Please quote every line of text in the material below word for word, leaving the pictures out.

Dataset entries:
'''

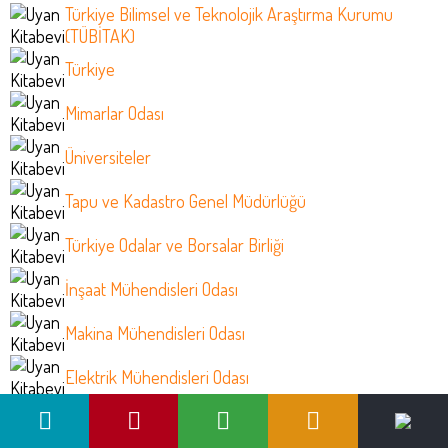
Türkiye Bilimsel ve Teknolojik Araştırma Kurumu
(TÜBİTAK)
Türkiye
Mimarlar Odası
Üniversiteler
Tapu ve Kadastro Genel Müdürlüğü
Türkiye Odalar ve Borsalar Birliği
İnşaat Mühendisleri Odası
Makina Mühendisleri Odası
Elektrik Mühendisleri Odası
Jeoloji Mühendisleri Odası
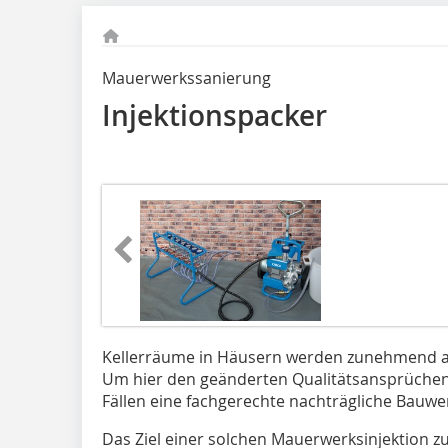
Mauerwerkssanierung
Injektionspacker
Kellerräume in Häusern werden zunehmend al
Um hier den geänderten Qualitätsansprüchen 
Fällen eine fachgerechte nachträgliche Bauw
Das Ziel einer solchen Mauer­werks­injektion z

'''

▶ **RESPONSE TO THIS EXERCISE**:
Türkiye Bilimsel ve Teknolojik Araştırma Kurumu
(TÜBİTAK)
Türkiye
Mimarlar Odası
Üniversiteler
Tapu ve Kadastro Genel Müdürlüğü
Türkiye Odalar ve Borsalar Birliği
İnşaat Mühendisleri Odası
Makina Mühendisleri Odası
Elektrik Mühendisleri Odası
Jeoloji Mühendisleri Odası
Mauerwerkssanierung
Injektionspacker
Kellerräume in Häusern werden zunehmend al
Um hier den geänderten Qualitätsansprüchen 
Fällen eine fachgerechte nachträgliche Bauw
Das Ziel einer solchen Mauer­werks­injektion z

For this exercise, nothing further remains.